London: The Working Hangover

This little story was at a time when I was working in Histology. We had to use absolute alcohol to wash out the specimens from the water-based fixative formaldehyde so as to be able to embed them in paraffin wax and then make very thin slices to look at under the microscope. 

In the Lab we had a number of 20 litre canisters with abs. alcohol.
Anything more bulky would have been difficult to store in the Lab. When the canisters were empty, which was about every month, two of us were ‘picked’ to go and fill them up again from the large drums stored three floors down in the basement. One day it was my turn. So with a colleague, a trolley and about 10 canisters we set off for the ‘catacombs’ as we called them. 
Our catacombs were dark and dingy, not spooky as such, more like an old wine cellar. Instead of wine bottles there were large drums of chemicals among them the drums of alcohol. 
They were not easy to budge even when half full and so one could not just pick them up to tip the contents into the canisters. There was a siphon hand pump with a pipe that was inserted into the small opening on the top of the drum and another pipe that was inserted in the canister. It was an old contraption and one had to work it like mad before it would kick in and deliver.
Well this time it had finally given up the ghost, not a drop came out.
We wondered what to do, we had no intention of going back up stairs and say the pump was broken, even if it wasn't our fault. We looked around; maybe there was a spare one somewhere. There was nothing, apart from a couple of meters of clear plastic piping.
My colleague mentioned we could try siphoning it out like petrol from a car tank. I was a little taken back with the example he gave and didn't dwell on what he got up to in his spare time but in principal he was right, we could try it.

As he suggested it I let him go first. I removed the defect pump and my colleague inserted the pipe. He sucked on the other end until the alcohol appeared, then stopped and placed the end in the canister. The alcohol made a retreat back into the drum. After a few attempts he got the timing right and we had our first canister filled.
Now it was my turn, I followed his example, the only difference was that the end I put to my lips was now coated in alcohol and numbed them somewhat.

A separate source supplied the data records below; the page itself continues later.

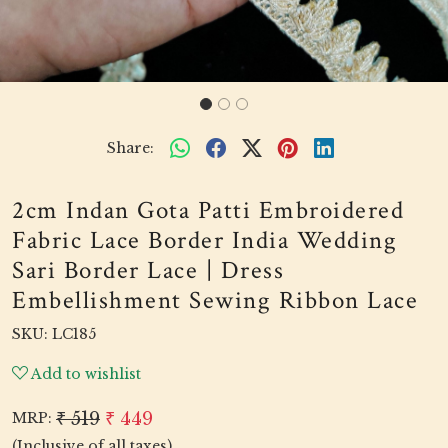
Share:
2cm Indan Gota Patti Embroidered
Fabric Lace Border India Wedding
Sari Border Lace | Dress
Embellishment Sewing Ribbon Lace
SKU:
LC185
Add to wishlist
₹ 519
₹ 449
MRP:
(Inclusive of all taxes)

I decided I wanted to outdo my colleague in getting it right first time. I sucked like mad and the next moment my mouth was filled with burning fire! I stared to choke but managed to get the pipe into the next canister. As I continued my spluttering my colleague started to laugh his head off. After the initial shock, I joined in between bouts of coughing.
Now it was a competition!
He tried a little too hard to out do me and it was soon his turn to splutter and mine to laugh. We still had quite a few canisters to fill and so we took it in turns. The only problem was between giggling and sucking our coordination and ability to quickly react when the alcohol appeared was steadily getting worse with each mouthful. After a while I couldn’t care less if I got a wee dram of the hard stuff or not.

Well, I have little recollection of how we got back upstairs and I was told later that we turned up rolling about and babbling incoherently between bouts of giggling. The next thing I recollect was waking up a few hours later in one of the hospitals overnight rooms with a splitting headache. On returning to the Lab I recalled what I could to everyone’s amusement except for the boss, who just shook his head in disbelief.
The next time I went to the catacombs I found a brand new pump and therefore had no real incentive to experiment again.
[Ed: You could have gone blind!]
No, this was ethanol not methanol. I hardly drink at all, odd pint at the pub after lunch and a couple on Friday nights. This went straight to me head without passing Go.
It was just before lunch which hadn’t helped any.